### EXERCISE
Answer these from the enforcement news text:
(a) How much did FINRA fine RBC Capital Markets, LLC?
(b) What was the approximate amount of the net capital charges the firm failed to take for aged debits?
(c) How much did the retired schoolteacher invest with Banet?
Start of DOCUMENT TEXT
RBC Capital Markets Censured, Fined for Account Reconciliation Failures
FINRA censured and fined RBC Capital Markets, LLC $250,000 for violations resulting from difficulties in reconciling accounts after a merger. Without admitting or denying the findings, RBC consented to the sanctions and to the entry of findings that it failed to successfully resolve problems stemming from a merger combining the institutional firm with its affiliated retail firm, and a back-office system conversion.
According to the findings, after the merger and conversion, the firm experienced difficulties in reconciling its accounts. This resulted in customer reserve, net capital, recordkeeping and supervisory violations. The firm failed to prepare an accurate customer reserve formula, made a late deposit to its customer reserve account resulting in an eight-minute hindsight deficiency of approximately $317 million, and made some late withdrawals from customer reserve and proprietary accounts of introducing brokers (PAIB accounts).
The firm also failed to take net capital charges of approximately $366 million for aged debits in some accounts. This amount reduced the firm’s excess net capital from approximately $627 million to $260 million, but did not result in a deficiency. FINRA found that in connection with the customer reserve and net capital violations, there were numerous other inaccuracies and failures.
SEC Charges Hedge Fund Managers With Defrauding Investors
The SEC announced that it has separately charged a pair of hedge fund managers and their firms with lying to investors about how they were handling the money invested in their respective hedge funds.
In one case, the SEC alleges that San Francisco-based hedge fund manager Hausmann-Alain Banet and his firm Lion Capital Management stole more than a half-million dollars from a retired schoolteacher who thought she was investing her retirement savings in Banet’s hedge fund. In the other case, the SEC charged Chicago-based hedge fund managers Norman Goldstein and Laurie Gatherum and their firm GEI Financial Services with fraudulently siphoning at least $147,000 in excessive fees and capital withdrawals from a hedge fund they managed.
According to the SEC’s complaint filed against Banet and Lion Capital Management in federal court in San Francisco, Banet led the teacher to believe that his hedge fund would invest in the stock market using a long/short equity investing strategy. Instead, Banet used the teacher’s investment of $550,000 to pay his own personal and business expenses, including his home mortgage, office rent, and staff salaries. He also provided phony account statements showing nonexistent investment gains and listing an independent administrator that performed no actual work for the fund.
In a parallel action, the U.S. Attorney’s Office for the Northern District of California also announced criminal charges against Banet.
According to the SEC’s complaint against Goldstein, Gatherum, and GEI Financial Services filed in federal court in Chicago, investors in the hedge fund were not told that its adviser removed various performance hurdles when calculating fees. Furthermore, inappropriate capital withdrawals were made from the fund. Goldstein, Gatherum, and their firm disclosed to advisory clients that Illinois regulators had stripped Goldstein of his securities registrations in 2011, barring him from providing investment advisory services in the state. Goldstein nevertheless continued to make all investment decisions on behalf of clients, and he and Gatherum caused GEI Financial Services to violate compliance rules applicable to SEC-registered investment advisers.
End of DOCUMENT TEXT
Start of SUPPLIED INFORMATION
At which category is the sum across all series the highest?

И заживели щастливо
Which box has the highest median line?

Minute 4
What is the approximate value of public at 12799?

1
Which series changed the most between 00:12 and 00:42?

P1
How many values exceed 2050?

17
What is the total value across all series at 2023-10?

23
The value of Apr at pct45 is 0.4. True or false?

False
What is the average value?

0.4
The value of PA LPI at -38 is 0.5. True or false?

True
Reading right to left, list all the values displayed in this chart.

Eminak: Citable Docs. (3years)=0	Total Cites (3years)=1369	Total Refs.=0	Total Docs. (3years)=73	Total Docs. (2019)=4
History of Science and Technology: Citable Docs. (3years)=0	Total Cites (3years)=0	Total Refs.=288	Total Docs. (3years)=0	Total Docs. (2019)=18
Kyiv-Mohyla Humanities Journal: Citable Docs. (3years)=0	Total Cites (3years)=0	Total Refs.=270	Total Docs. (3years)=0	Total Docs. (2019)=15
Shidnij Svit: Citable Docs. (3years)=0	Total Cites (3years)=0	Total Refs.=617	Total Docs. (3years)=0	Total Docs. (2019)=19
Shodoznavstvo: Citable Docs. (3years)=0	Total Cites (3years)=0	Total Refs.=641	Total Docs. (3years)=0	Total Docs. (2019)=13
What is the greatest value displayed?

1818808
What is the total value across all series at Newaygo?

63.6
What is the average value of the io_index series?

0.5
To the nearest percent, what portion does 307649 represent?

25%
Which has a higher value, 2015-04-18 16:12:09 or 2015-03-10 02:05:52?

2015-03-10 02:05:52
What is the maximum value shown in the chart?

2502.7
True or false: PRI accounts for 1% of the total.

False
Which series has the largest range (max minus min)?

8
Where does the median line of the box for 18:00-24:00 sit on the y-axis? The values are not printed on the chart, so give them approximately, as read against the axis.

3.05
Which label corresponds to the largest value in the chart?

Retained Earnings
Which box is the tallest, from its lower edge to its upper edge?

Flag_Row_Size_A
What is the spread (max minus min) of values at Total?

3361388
End of SUPPLIED INFORMATION
### EXERCISE RESULT
(a) $250,000
(b) Approximately $366 million
(c) $550,000